Caroline Ingalls, though she was not in a position to influence a whole nation, created an atmosphere of stability in her own home. The family had to face sorrows. According to other writings by or about Laura Ingalls Wilder, there were other babies born to that family that did not live. The oldest daughter went blind in her teens. And yet, the books never give the impression that any of these were overly dwelt upon. Cheer and warmth is the pervading atmosphere that the author, a child in that environment, remembers.

The Ingalls family faced many challenges and dangers in their pioneering lives; but the times that are most meaningful to me are when the father, for whatever reason, had to leave home for periods of time, and the mother was left to manage on her own. This would not always occur under the best of circumstances. Laura describes her mother, in these instances, as being sometimes unhappy, and occasionally agitated, but always in control. Not only did she manage the household, she kept up her daughters’ morale no matter how tense things got. Caroline was extremely creative, always managing to find a solution to problems or deficiencies. She also had the strength of character to influence her restless husband when he began to talk of taking the family further west. Though she was willing to follow her husband on his pioneering adventure, she was able to dig her heels in when the adventure had gone far enough.

These two women accomplished all this, and yet I, a smug 20th century woman, dares to criticize them on account of their clothing and child-care decisions. Perhaps these decisions were questionable; but they were simply manifestations of their characters. These women were able to manage their lives thanks to their characters.

It is necessary to ask myself if, though I would have been sensible enough to adopt the Siamese fashion of dressing, I would have been capable of influencing an entire Royal family.
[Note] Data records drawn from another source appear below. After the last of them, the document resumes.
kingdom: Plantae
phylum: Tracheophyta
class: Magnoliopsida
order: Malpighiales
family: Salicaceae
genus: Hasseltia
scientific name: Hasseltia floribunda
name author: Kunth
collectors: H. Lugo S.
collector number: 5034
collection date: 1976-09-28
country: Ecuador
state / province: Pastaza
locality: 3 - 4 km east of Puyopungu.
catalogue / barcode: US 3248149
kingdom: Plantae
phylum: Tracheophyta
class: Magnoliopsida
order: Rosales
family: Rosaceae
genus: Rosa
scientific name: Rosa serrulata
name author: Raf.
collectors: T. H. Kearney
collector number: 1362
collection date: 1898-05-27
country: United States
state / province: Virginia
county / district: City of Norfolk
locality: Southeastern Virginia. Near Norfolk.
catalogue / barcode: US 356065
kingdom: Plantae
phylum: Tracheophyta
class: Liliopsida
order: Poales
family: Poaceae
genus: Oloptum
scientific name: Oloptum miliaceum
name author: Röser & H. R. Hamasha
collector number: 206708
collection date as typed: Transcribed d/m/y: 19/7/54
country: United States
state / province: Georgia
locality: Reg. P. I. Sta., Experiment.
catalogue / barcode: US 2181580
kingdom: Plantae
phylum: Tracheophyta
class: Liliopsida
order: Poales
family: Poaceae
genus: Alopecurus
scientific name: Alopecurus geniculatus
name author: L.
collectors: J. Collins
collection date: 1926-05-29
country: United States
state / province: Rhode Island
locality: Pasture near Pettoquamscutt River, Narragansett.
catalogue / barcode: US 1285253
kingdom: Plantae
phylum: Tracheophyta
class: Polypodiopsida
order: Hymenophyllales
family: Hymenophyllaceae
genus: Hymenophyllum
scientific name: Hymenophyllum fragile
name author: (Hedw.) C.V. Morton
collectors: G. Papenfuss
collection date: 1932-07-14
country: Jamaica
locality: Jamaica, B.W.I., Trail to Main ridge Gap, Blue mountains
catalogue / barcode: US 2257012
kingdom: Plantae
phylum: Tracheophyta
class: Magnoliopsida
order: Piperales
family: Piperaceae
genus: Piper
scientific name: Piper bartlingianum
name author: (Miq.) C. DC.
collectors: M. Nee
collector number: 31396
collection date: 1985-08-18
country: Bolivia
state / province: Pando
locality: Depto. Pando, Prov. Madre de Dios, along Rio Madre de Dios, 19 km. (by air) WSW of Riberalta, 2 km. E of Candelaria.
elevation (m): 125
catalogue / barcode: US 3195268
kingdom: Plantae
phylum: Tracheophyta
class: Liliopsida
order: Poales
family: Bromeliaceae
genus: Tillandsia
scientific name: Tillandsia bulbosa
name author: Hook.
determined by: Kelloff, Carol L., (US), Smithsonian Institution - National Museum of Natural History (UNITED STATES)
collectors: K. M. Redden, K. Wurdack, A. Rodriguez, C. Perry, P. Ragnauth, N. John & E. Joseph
And though, perhaps, I would have been flexible enough to allow my daughters to wear fewer clothes on a hot Sunday, could I have maintained my sanity in the face of the huge responsibility? I am often left alone for periods of time to manage the household on my own. I, however, do not have to build fires, milk cows and deal with wild animals and hostile neighbours.

One hundred years from now, it would be interesting to see what kinds of practices, which I indulge in unconsciously, I get criticized for. What I really ought to be doing is thinking about those accomplishments for which I can be credited.